What other recipe have you got for us today?
Sure.
So we are going to do a kind of a spin on an orange martini like stuffed puff creamsicle.
Really?
Martini for the eight, for the adult, for the adults.
Yeah, but you can make this a nonalcoholic version if you wanted to.
We're not going to today.
And so really easy recipe.
What we've done is we've taken some stuff puffs on a baking sheet, OK?
And we've put them in the oven at 350 for about five or 6 minutes.
And really what we're trying to do is just give them a little color, a little toast, add a little of that campfire flavor to it.
Yes.
So what we'll do is we'll just load these into our blender here.
And this is just a full eight stuff puffs that are in here.
So we can just take this parchment, right?
Like this kind of right into the blender, scrape a much of this off as we can get all that good, chocolaty, delicious center that's all melted in there.
And they have simply been baked.
They're just on a piece of parchment over 350 heat for about four or 5 minutes.
And then what we'll do from here is we'll add a cup of half and half, OK, and we'll get this all blended up together.

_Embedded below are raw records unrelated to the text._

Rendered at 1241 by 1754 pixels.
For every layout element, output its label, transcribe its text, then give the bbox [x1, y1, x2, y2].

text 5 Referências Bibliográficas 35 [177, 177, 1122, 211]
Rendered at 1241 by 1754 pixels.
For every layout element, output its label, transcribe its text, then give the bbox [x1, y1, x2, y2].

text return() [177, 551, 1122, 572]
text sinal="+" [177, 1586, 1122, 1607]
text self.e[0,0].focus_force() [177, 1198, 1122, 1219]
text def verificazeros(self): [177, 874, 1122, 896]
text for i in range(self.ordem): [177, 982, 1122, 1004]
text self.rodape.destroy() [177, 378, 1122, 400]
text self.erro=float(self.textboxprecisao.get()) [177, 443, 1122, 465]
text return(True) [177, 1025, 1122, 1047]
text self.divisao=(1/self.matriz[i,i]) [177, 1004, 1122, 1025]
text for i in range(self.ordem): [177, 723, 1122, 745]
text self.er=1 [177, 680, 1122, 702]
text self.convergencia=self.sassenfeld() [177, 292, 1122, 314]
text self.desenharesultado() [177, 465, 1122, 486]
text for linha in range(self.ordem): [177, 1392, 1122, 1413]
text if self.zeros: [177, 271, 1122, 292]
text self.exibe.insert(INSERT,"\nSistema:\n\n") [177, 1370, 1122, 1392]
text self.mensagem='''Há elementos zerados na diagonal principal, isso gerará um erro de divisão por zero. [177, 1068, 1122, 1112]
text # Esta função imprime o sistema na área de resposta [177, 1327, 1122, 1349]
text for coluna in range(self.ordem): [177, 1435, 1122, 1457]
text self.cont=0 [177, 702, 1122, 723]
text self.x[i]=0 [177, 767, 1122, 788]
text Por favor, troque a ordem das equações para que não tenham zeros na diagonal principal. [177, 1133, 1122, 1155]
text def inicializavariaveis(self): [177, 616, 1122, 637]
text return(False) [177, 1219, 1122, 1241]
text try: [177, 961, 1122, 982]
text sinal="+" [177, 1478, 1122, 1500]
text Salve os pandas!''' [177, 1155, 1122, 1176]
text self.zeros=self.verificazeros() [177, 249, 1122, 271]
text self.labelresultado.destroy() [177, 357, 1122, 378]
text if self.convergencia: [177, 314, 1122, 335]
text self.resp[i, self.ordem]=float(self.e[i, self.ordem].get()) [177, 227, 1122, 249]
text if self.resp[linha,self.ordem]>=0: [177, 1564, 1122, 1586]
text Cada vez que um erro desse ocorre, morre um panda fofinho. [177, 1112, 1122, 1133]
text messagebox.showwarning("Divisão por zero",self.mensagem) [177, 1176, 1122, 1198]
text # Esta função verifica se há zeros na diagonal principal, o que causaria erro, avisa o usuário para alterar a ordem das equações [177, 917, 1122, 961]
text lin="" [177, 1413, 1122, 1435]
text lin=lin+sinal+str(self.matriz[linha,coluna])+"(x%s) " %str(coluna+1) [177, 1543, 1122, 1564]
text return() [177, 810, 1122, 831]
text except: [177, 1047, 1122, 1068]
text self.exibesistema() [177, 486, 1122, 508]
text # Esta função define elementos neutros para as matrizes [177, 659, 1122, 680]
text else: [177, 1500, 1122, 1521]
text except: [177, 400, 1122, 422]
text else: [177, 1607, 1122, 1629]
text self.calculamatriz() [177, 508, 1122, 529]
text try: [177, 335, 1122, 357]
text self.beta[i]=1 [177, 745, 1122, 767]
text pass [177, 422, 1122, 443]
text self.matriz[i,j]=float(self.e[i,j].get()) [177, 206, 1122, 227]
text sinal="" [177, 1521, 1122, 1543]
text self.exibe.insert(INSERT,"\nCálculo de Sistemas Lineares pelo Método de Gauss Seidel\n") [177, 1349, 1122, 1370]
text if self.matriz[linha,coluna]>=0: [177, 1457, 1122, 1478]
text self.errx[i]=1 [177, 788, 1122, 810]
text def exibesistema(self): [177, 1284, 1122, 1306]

Now, how do you get these recipes?
So we have some fun in the kitchen.
We have an R&D lab in our facility that allows us to innovate products that we bring to market, like our new line of big bites, coated stuff, puffs.
But we also have fun in the kitchen playing around with some recipes for the team.
But allowed.
But we'll get this moving and so all we're looking to do here is blend all of that warm gooey marshmallow.
So it's a smooth consistency.
Got it.
Almost has a shake consistency, too.
Yeah, like almost like a milkshake.
And then we're going to add one cup of our orange juice.
Right two ounces, two and a half ounces of an orange flavored vodka.
But you can use a different orange flavor liquor if you'd like to taste or yeah, a little bit more depending on depending on your mood.
And then a half an ounce of driver Muth, we'll blend this all together, give it another one, and that's pretty much it.
We'll just pour this over a martini glass.
These will be a little bit warmer.
Like a dessert espresso style martini.
But you could easily do this over ice as well if you wanted to.
But you get a little bit of that viscosity from the marshmallows like that milkshake.
Like an adult milkshake in a martini.
Right.
Really?
That looks delicious.
And we'll garnish that with a few pieces of orange.
And if you'd like you could throw a little orange peel on there as well.
And and off you go.
Wow.
You know, adding the garnish really does tell me you have a culinary background.
Thanks.
Well, this is terrific.
Why don't we close this out with a little toast?
Sure.
But instead of with these some stuff.
Here you go.
Right.
Here's my friend.
Here we go.
Try not thinking out of the box, but thinking inside the marshmallow.
Perfect.
Thanks again, Mike, and thank you for watching.
We'll be back in the fall with a new season of Lehigh Valley Rising.
But you can catch this episode and all past episodes at our website, PBS.
39 dot org.
From all of us here, I'm Grover Silcox.